[Saved entries]
----------

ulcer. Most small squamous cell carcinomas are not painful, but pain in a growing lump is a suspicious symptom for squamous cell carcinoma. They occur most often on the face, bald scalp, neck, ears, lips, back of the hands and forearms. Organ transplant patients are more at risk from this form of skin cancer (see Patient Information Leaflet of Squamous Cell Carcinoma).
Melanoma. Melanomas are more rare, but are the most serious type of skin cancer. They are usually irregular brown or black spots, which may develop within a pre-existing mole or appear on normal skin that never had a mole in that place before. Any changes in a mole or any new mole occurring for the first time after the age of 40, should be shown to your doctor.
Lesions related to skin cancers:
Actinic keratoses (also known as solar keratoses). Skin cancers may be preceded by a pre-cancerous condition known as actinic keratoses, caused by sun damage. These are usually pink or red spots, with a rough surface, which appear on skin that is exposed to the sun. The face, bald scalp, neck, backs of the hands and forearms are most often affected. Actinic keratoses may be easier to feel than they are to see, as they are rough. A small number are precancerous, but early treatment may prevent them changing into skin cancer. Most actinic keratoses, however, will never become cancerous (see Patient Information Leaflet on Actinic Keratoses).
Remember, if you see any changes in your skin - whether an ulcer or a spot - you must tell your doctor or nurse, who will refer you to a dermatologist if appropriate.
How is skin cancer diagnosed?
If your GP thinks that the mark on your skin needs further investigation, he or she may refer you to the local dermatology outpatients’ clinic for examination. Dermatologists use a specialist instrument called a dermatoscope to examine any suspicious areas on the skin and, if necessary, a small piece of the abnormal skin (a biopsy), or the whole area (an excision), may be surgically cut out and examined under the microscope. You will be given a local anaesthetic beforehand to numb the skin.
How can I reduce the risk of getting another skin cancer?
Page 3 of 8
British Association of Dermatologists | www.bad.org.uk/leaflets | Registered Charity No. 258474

----------

ASSIGNMENT
Go through the data above and transcribe every entry exactly.

REPLY TO THE TASK
ulcer. Most small squamous cell carcinomas are not painful, but pain in a growing lump is a suspicious symptom for squamous cell carcinoma. They occur most often on the face, bald scalp, neck, ears, lips, back of the hands and forearms. Organ transplant patients are more at risk from this form of skin cancer (see Patient Information Leaflet of Squamous Cell Carcinoma).
Melanoma. Melanomas are more rare, but are the most serious type of skin cancer. They are usually irregular brown or black spots, which may develop within a pre-existing mole or appear on normal skin that never had a mole in that place before. Any changes in a mole or any new mole occurring for the first time after the age of 40, should be shown to your doctor.
Lesions related to skin cancers:
Actinic keratoses (also known as solar keratoses). Skin cancers may be preceded by a pre-cancerous condition known as actinic keratoses, caused by sun damage. These are usually pink or red spots, with a rough surface, which appear on skin that is exposed to the sun. The face, bald scalp, neck, backs of the hands and forearms are most often affected. Actinic keratoses may be easier to feel than they are to see, as they are rough. A small number are precancerous, but early treatment may prevent them changing into skin cancer. Most actinic keratoses, however, will never become cancerous (see Patient Information Leaflet on Actinic Keratoses).
Remember, if you see any changes in your skin - whether an ulcer or a spot - you must tell your doctor or nurse, who will refer you to a dermatologist if appropriate.
How is skin cancer diagnosed?
If your GP thinks that the mark on your skin needs further investigation, he or she may refer you to the local dermatology outpatients’ clinic for examination. Dermatologists use a specialist instrument called a dermatoscope to examine any suspicious areas on the skin and, if necessary, a small piece of the abnormal skin (a biopsy), or the whole area (an excision), may be surgically cut out and examined under the microscope. You will be given a local anaesthetic beforehand to numb the skin.
How can I reduce the risk of getting another skin cancer?
Page 3 of 8
British Association of Dermatologists | www.bad.org.uk/leaflets | Registered Charity No. 258474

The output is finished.